After a very predictable, lackluster list of 17 species yesterday, I had a decent set of 23 species today including male Red-naped Sapsucker in Austrian Pines just out on City Park 9 golf course midway along the south edge of the cemetery, Gray Catbird (FOY for me at Grandview) in a European Buckthorn along the ditch in the southeast corner, Yellow-rumped Warbler (3) in Northern Hackberry near the entrance to the Cemetery Shop area in the southeast corner, and a small group of 9 Sandhill Cranes overhead. Other interesting birds included 2 Great Horned Owls in the Champion Thornless Honeylocust in the middle of Section 8, Ruby-crowned Kinglet in a juniper in the north part of the cemetery, and a group of about 20 Chipping Sparrows in and under Northern Hackberry in the northern tip of Section E.
Red-breasted Nuthatches are busy caching conifer seeds, robins are voraciously gobbling buckthorns and juniper berries, and a few grackles are still rifling deciduous tree leaves hung up in the crowns of conifers. Brown Creepers appeared in the last week, as did a couple juncos and White-crowned Sparrows. Hummingbirds, empids and swallows have disappeared.
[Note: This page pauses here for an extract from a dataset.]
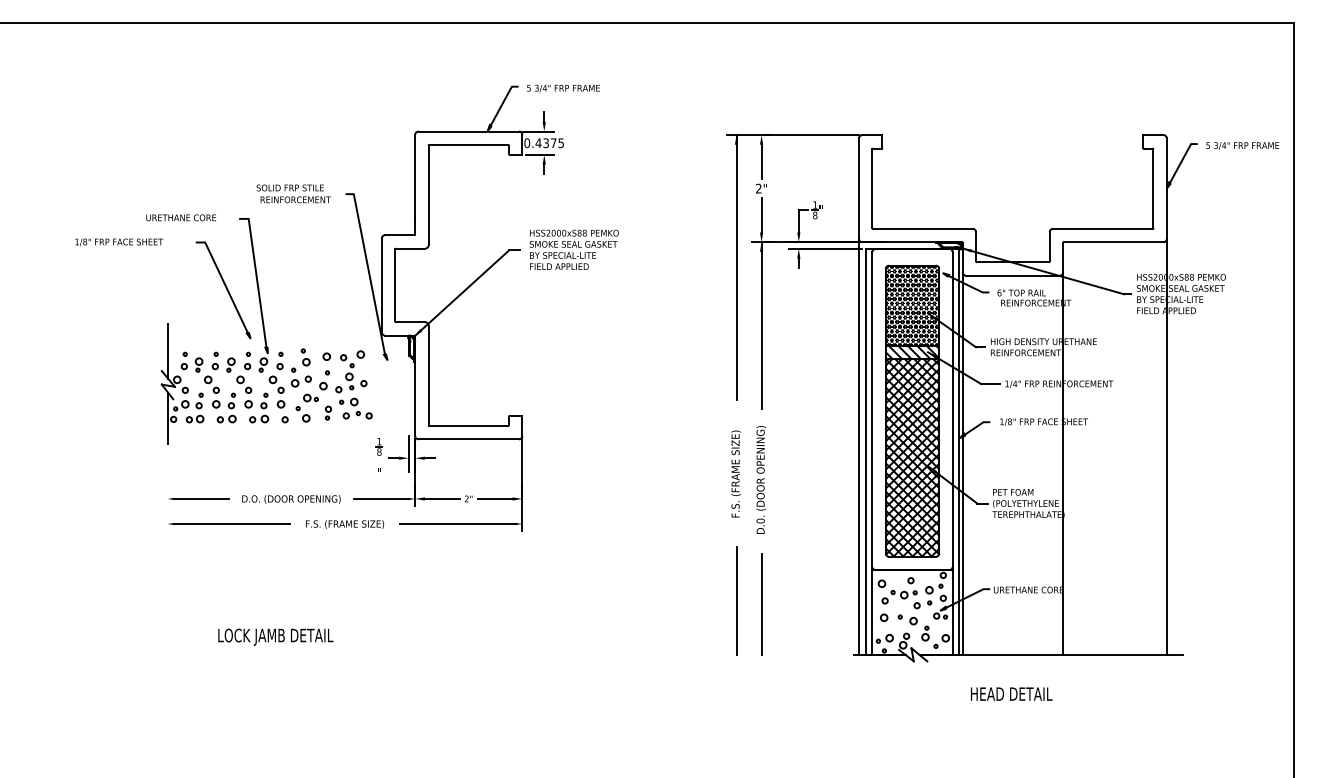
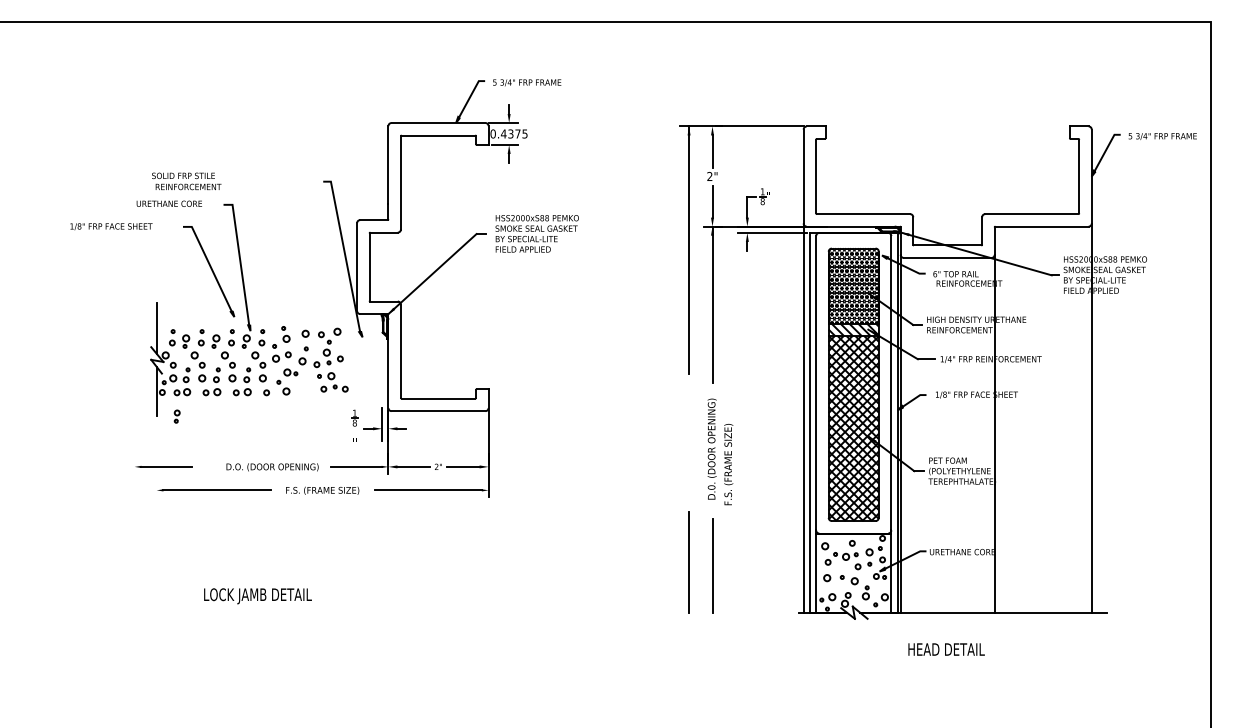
text: (293, 193) -> (186, 181), moved
part: (327, 413) -> (176, 416), moved
text: (735, 473) -> (728, 464), moved
line: (198, 498) -> (163, 466), moved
The hackberry psyllids are hatching in hackberry in northern CO. Most of the hackberry "gnats" attracting birds right now are the blistergall psyllids, but the nipplegall relatives will soon emerge. Together large numbers of these two species swarming about the crowns and then settling into trunk bark for overwintering can be a real draw for migrating warblers, kinglets, sparrows, creepers, nuthatches, woodpeckers, etc. Steve Mlodinow reported that Eaton Cemetery, which boasts a robust population of hackberries, had a Nashville Warbler yesterday.
Wherever you go in the next 2 weeks, if the place has hackberries with bumps and blotches on the leaves, they are worth checking.